For weeks, Schumann struggles with chronic headaches while teaching and working on Scenes from Goethe's Faust, and resents that the agent Mr. Haslinger contracted Clara to perform a concert in Cologne to pay the bills. She encourages him that she plays only for the present, whereas his compositions "will last forever." But Robert disparages, it will be "music to which no man will listen." Julie contracts measles; after asking "Uncle Brahms" if he loves her mommy, he plays her a lullaby.

Dr. Hoffman checks on Robert, who is composing Verrufene Stelle (The Cursed Forest) and complains about "the 'A'...in my own head...The A, A, A, A!" Hoffman advises, "ease up" on the work, prescribing sedatives for melancholia. Clara explains, "His sister's mind broke down. She killed herself." They hope Robert's opera might revive him, but she finds Härtel's rejection letter. For help, Brahms seeks out Liszt, who asks Princess Valerie Hohenfels to "ensnare...for a good purpose," Mr. Reinecke, "the greatest living conductor." At the soiree, Listz performs a composition, and then introduces his "pyrotechnic" paraphrased arrangement of Schumann's Dedication. But Clara plays it again, as it was intended, "No illusions. No storms at sea. No gild. No glitter...Just love. Unadorned." Listz asks Reinecke to consider Schumann's "newest work...for the Gewandhaus."

While Robert plays Arabesque, Brahms packs, telling Clara he loves her but, he "can't live here anymore." Robert too realizes Johannes loves Clara. Brahms moves out. Robert completes his opera, but as he conducts a performance, the "A" tone headache becomes overwhelming, forcing him to stop mid-concert. Months after his mental breakdown and attempted suicide for being unable to cope with disappointment and failure, Clara visits the asylum where Robert eventually dies.

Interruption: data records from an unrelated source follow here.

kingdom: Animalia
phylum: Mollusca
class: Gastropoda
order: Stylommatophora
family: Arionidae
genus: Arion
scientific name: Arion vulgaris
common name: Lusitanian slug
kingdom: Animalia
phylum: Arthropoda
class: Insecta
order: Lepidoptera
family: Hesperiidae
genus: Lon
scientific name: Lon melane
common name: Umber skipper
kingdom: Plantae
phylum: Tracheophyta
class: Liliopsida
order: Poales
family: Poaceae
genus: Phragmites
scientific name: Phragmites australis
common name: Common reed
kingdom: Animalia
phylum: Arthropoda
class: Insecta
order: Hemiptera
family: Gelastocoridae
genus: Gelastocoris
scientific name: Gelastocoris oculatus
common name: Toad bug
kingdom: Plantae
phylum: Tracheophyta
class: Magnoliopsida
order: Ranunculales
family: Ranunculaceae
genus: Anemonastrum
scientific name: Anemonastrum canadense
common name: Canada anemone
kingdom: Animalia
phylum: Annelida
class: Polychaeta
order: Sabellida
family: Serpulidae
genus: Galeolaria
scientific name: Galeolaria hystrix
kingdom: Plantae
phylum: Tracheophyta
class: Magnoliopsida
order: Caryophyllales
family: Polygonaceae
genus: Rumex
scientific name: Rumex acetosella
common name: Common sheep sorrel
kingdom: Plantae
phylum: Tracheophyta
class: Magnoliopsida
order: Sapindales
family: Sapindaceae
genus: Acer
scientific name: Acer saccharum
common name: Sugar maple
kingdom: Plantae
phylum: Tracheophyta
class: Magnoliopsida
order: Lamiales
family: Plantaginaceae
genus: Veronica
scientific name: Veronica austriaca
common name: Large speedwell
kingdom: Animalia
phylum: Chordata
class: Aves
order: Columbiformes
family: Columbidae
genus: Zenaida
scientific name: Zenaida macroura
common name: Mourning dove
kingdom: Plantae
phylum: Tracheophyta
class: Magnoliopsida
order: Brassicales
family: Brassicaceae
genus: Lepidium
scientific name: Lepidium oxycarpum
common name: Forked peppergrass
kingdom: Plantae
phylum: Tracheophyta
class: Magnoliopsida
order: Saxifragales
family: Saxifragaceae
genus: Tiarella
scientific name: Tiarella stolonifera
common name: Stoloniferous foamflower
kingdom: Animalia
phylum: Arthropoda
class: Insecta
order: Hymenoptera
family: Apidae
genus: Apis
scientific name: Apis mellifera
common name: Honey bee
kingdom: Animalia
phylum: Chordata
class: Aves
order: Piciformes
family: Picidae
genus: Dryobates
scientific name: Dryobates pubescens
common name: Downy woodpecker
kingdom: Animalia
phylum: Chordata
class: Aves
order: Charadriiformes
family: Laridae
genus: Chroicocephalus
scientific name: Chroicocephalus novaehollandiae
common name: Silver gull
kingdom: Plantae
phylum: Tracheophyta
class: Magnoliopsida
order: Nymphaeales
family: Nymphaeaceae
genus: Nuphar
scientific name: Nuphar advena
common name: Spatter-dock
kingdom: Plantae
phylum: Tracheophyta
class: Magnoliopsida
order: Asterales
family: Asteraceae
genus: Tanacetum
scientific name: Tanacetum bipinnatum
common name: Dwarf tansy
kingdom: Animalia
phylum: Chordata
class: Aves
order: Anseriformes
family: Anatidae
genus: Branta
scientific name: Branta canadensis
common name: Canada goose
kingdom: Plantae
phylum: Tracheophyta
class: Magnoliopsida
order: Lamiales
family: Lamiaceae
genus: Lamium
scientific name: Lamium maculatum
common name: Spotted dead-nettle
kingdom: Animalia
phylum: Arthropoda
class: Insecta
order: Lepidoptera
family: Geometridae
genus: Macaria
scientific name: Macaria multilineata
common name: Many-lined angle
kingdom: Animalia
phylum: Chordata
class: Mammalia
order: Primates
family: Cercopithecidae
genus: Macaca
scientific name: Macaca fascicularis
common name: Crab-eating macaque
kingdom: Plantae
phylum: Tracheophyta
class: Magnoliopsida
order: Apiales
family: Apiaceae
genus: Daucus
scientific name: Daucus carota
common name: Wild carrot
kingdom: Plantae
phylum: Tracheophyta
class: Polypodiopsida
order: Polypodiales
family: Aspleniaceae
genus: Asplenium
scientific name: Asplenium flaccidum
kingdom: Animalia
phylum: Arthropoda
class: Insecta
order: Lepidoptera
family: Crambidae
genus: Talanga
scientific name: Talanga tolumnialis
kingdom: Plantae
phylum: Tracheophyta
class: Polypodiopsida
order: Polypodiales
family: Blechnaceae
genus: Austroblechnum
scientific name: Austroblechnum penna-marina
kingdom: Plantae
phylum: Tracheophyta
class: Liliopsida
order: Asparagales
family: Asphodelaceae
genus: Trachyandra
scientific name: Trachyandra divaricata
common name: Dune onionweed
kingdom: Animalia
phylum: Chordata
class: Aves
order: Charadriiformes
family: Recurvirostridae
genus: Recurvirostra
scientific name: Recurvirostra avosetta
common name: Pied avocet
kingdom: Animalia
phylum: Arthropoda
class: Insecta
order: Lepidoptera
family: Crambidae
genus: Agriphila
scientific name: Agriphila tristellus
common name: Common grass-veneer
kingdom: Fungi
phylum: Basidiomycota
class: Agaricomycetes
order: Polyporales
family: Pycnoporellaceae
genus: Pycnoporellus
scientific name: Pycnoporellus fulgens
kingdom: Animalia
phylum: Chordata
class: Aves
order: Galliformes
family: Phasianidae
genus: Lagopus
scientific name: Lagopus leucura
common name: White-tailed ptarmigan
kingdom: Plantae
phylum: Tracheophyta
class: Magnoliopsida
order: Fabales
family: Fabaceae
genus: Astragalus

This was Clara's decision. And so, through the years, in villages and great cities, she played Schumann's music – until the world came to know and forever remember the glory of his genius.
— –Interlude caption
Four years later, Brahms returns on his way to Cologne to hear his latest composition performed, inviting Clara, who still mourns, dressed in black. He encourages her to start playing again and get out of her empty house. They leave the concert for dinner and dancing, where Johannes proposes marriage. But Clara rejects him, "I could never stop loving [Robert]...He still lives...I could help him to live forever." She devotes her remaining life to play, promote and preserve Robert's music and memory.

On May 10th 1890 at the Royal Opera, Dresden, Clara makes a farewell appearance, performing a memorial concert of Robert's work. With King Albert in attendance, she plays Träumerei once more.

==Production notes==
Hepburn trained with a pianist for weeks prior to production so she could be filmed playing the piano convincingly. When Henreid is playing piano, the hands of Ervin Nyiregyházi are seen. The soundtrack for the picture was recorded by Arthur Rubinstein. Rubinstein said Hepburn played almost as well as he.

==Reception==
The film earned $1,469,000 in the U.S. and Canada and $1,268,000 elsewhere resulting in a loss of $1,091,000.

Variety listed the film as earning $3.1 million in U.S. and Canadian rentals in 1947.